[Records from a dataset]

· · · · ·

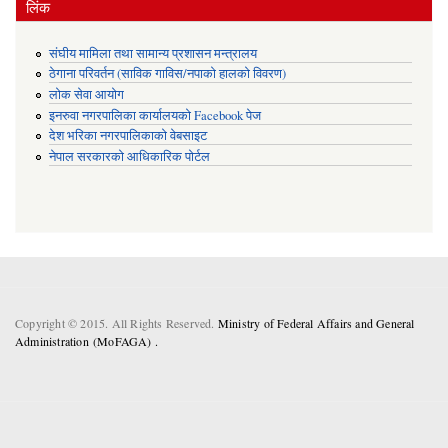
लिंक
संघीय मामिला तथा सामान्य प्रशासन मन्त्रालय
ठेगाना परिवर्तन (साविक गाविस/नपाको हालको विवरण)
लोक सेवा आयोग
इनरुवा नगरपालिका कार्यालयको Facebook पेज
देश भरिका नगरपालिकाको वेबसाइट
नेपाल सरकारको आधिकारिक पोर्टल
Copyright © 2015. All Rights Reserved.
Ministry of Federal Affairs and General
Administration (MoFAGA) .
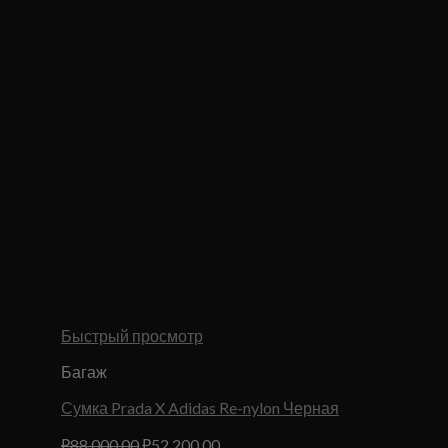
Быстрый просмотр
Багаж
Сумка Prada X Adidas Re-nylon Черная
Первоначальная
Текущая
₽
88,000.00
₽
52,200.00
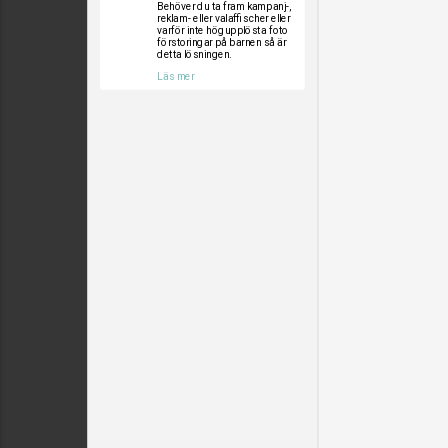
Behöver du ta fram kampanj-,
reklam- eller valaffischer eller
varför inte högupplösta foto
förstoringar på barnen så är
detta lösningen.
Läs mer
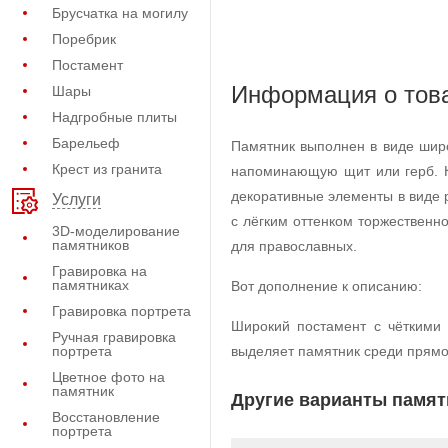
Брусчатка на могилу
Поребрик
Постамент
Информация о тов
Шары
Надгробные плиты
Барельеф
Памятник выполнен в виде шир
Крест из гранита
напоминающую щит или герб. К
декоративные элементы в виде 
Услуги
с лёгким оттенком торжествен
3D-моделирование
памятников
для православных.
Гравировка на
памятниках
Вот дополнение к описанию:
Гравировка портрета
Широкий постамент с чёткими 
Ручная гравировка
портрета
выделяет памятник среди прямо
Цветное фото на
памятник
Другие варианты памят
Восстановление
портрета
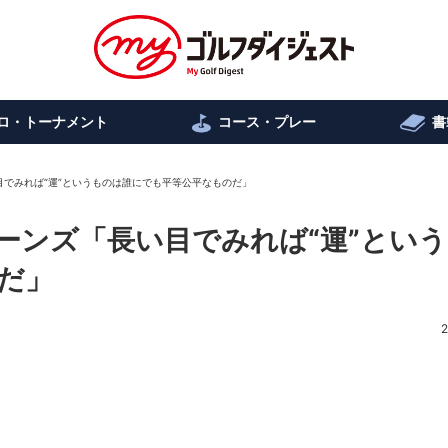
ロ・トーナメント
コース・プレー
書
でみれば“運”というものは誰にでも平等公平なものだ」
ーンズ「長い目でみれば“運”とい
だ」
2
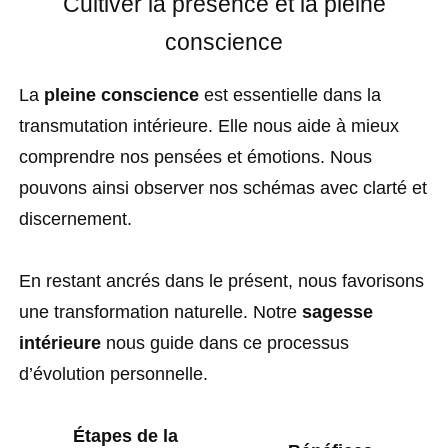
Cultiver la présence et la pleine
conscience
La
pleine conscience
est essentielle dans la
transmutation intérieure. Elle nous aide à mieux
comprendre nos pensées et émotions. Nous
pouvons ainsi observer nos schémas avec clarté et
discernement.
En restant ancrés dans le présent, nous favorisons
une transformation naturelle. Notre
sagesse
intérieure
nous guide dans ce processus
d’évolution personnelle.
Étapes de la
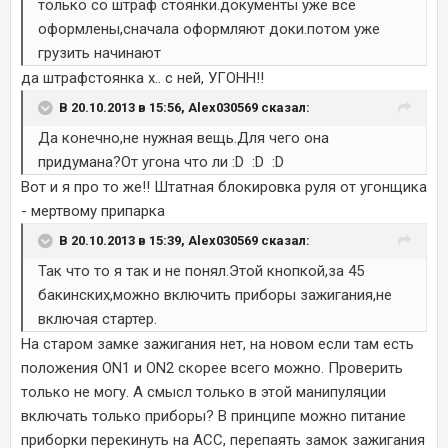
только со штраф стоянки.документы уже все
оформлены,сначала оформляют доки.потом уже
грузить начинают
да штрафстоянка х.. с ней, УГОНН!!
В 20.10.2013 в 15:56, Alex030569 сказал:
Да конечно,не нужная вещь.Для чего она
придумана?От угона что ли :D :D :D
Вот и я про то же!! Штатная блокировка руля от угонщика
- мертвому припарка
В 20.10.2013 в 15:39, Alex030569 сказал:
Так что то я так и не понял.Этой кнопкой,за 45
бакинских,можно включить приборы зажигания,не
включая стартер.
На старом замке зажигания нет, на новом если там есть
положения ON1 и ON2 скорее всего можно. Проверить
только не могу. А смысл только в этой манипуляции
включать только приборы? В принципе можно питание
приборки перекинуть на АСС, перепаять замок зажигания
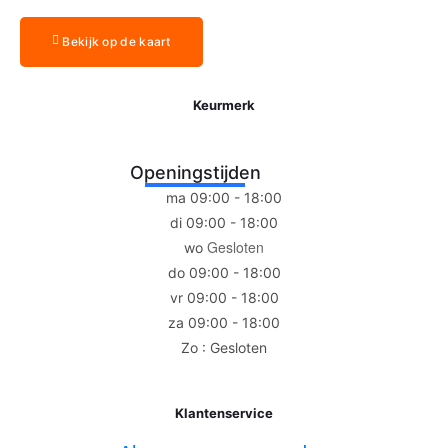
Bekijk op de kaart
Keurmerk
Openingstijden
ma 09:00 - 18:00
di 09:00 - 18:00
Gesloten
wo
do 09:00 - 18:00
vr 09:00 - 18:00
za 09:00 - 18:00
Zo : Gesloten
Klantenservice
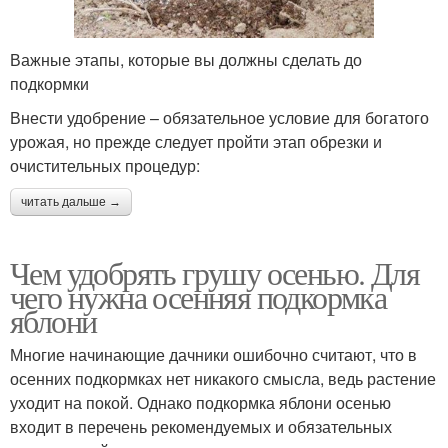
Важные этапы, которые вы должны сделать до
подкормки
Внести удобрение – обязательное условие для богатого
урожая, но прежде следует пройти этап обрезки и
очистительных процедур:
читать дальше →
Чем удобрять грушу осенью. Для
чего нужна осенняя подкормка
яблони
Многие начинающие дачники ошибочно считают, что в
осенних подкормках нет никакого смысла, ведь растение
уходит на покой. Однако подкормка яблони осенью
входит в перечень рекомендуемых и обязательных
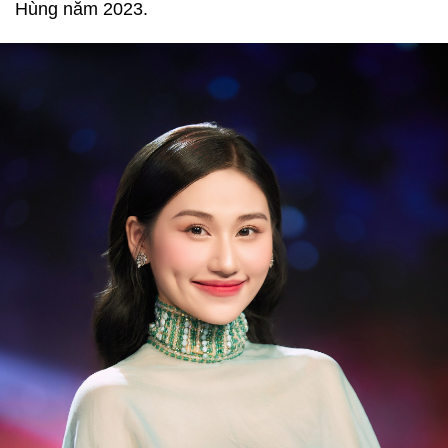
Hùng năm 2023.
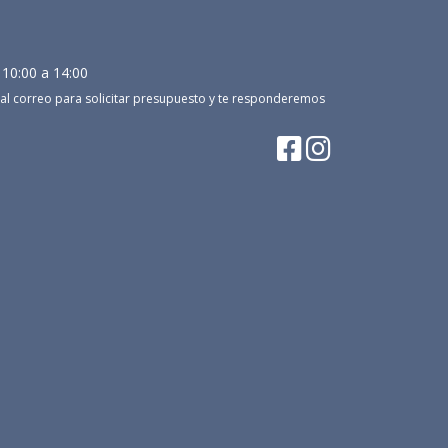
 10:00 a 14:00
al correo para solicitar presupuesto y te responderemos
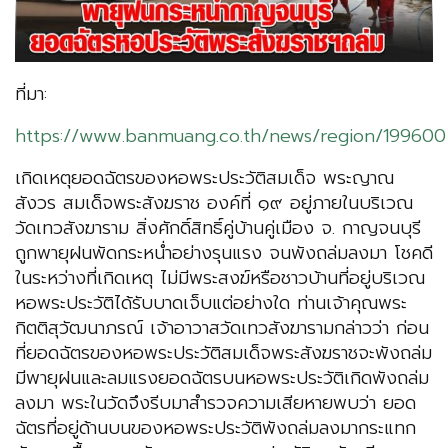
ที่มา:
https://www.banmuang.co.th/news/region/199600
เกิดเหตุยอดฉัตรของหอพระประวัติสมเด็จ พระญาณ
สังวร สมเด็จพระสังฆราช องค์ที่ ๑๙ อยู่ภายในบริเวณ
วัดเทวสังฆาราม สิ่งศักดิ์สิทธิ์คู่บ้านคู่เมือง จ. กาญจนบุรี
ถูกพายุฝนพัดกระหน่ำอย่างรุนแรง จนพังถล่มลงมา โชคดี
ในระหว่างที่เกิดเหตุ ไม่มีพระสงฆ์หรือชาวบ้านที่อยู่บริเวณ
หอพระประวัติได้รับบาดเจ็บแต่อย่างใด ท่านเจ้าคุณพระ
กิตติสุวัฒนาภรณ์ เจ้าอาวาสวัดเทวสังฆารามกล่าวว่า ก่อน
ที่ยอดฉัตรของหอพระประวัติสมเด็จพระสังฆราชจะพังถล่ม
มีพายุฝนและลมแรงยอดฉัตรบนหอพระประวัติเกิดพังถล่ม
ลงมา พระในวัดจึงรีบมาสำรวจความเสียหายพบว่า ยอด
ฉัตรที่อยู่ด้านบนของหอพระประวัติพังถล่มลงมากระแทก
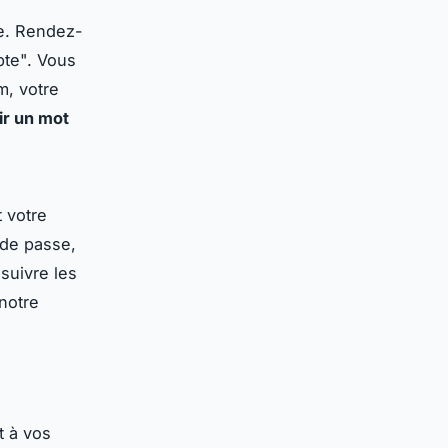
de. Rendez-
pte". Vous
m, votre
ir un mot
 votre
 de passe,
 suivre les
notre
t à vos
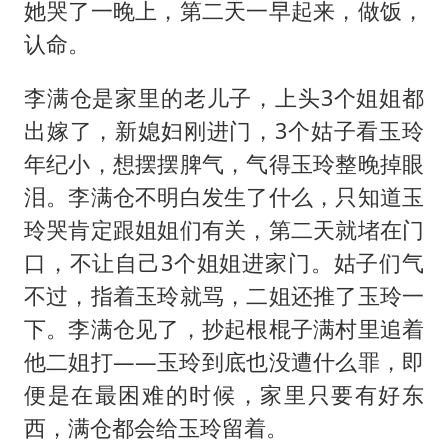
她哭了一晚上，第二天一早起来，做饭，
认命。
李满仓是家里的老儿子，上头3个姐姐都
出嫁了，新媳妇刚进门，3个姑子看玉玲
年纪小，想摆摆脾气，气得玉玲整晚掉眼
泪。李满仓不明白发生了什么，只知道玉
玲哭肯定跟姐姐们有关，第二天就堵在门
口，不让自己3个姐姐进家门。姑子们气
不过，指着玉玲就骂，二姐还推了玉玲一
下。李满仓见了，抄起根棍子满村里追着
他二姐打——玉玲到底也没遭什么罪，即
便是在最困难的时候，家里只要有好东
西，满仓都会给玉玲留着。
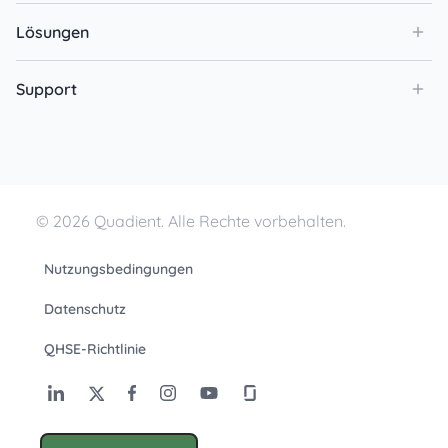
Lösungen
Support
© 2026 Quadient. Alle Rechte vorbehalten.
Nutzungsbedingungen
Datenschutz
QHSE-Richtlinie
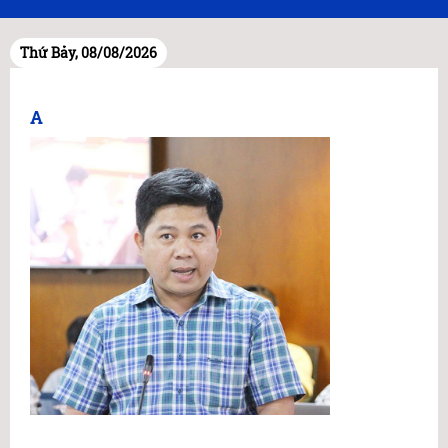
Thứ Bảy, 08/08/2026
A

· · · · ·

Turn everything in the listing above, from the line containing "Cultiver la présence et la pleine" down to the line containing "Étapes de la", into a numbered list. Skip any blank lines.

→ OUTPUT FOR THIS TASK:
1. Cultiver la présence et la pleine
2. conscience
3. La
4. pleine conscience
5. est essentielle dans la
6. transmutation intérieure. Elle nous aide à mieux
7. comprendre nos pensées et émotions. Nous
8. pouvons ainsi observer nos schémas avec clarté et
9. discernement.
10. En restant ancrés dans le présent, nous favorisons
11. une transformation naturelle. Notre
12. sagesse
13. intérieure
14. nous guide dans ce processus
15. d’évolution personnelle.
16. Étapes de la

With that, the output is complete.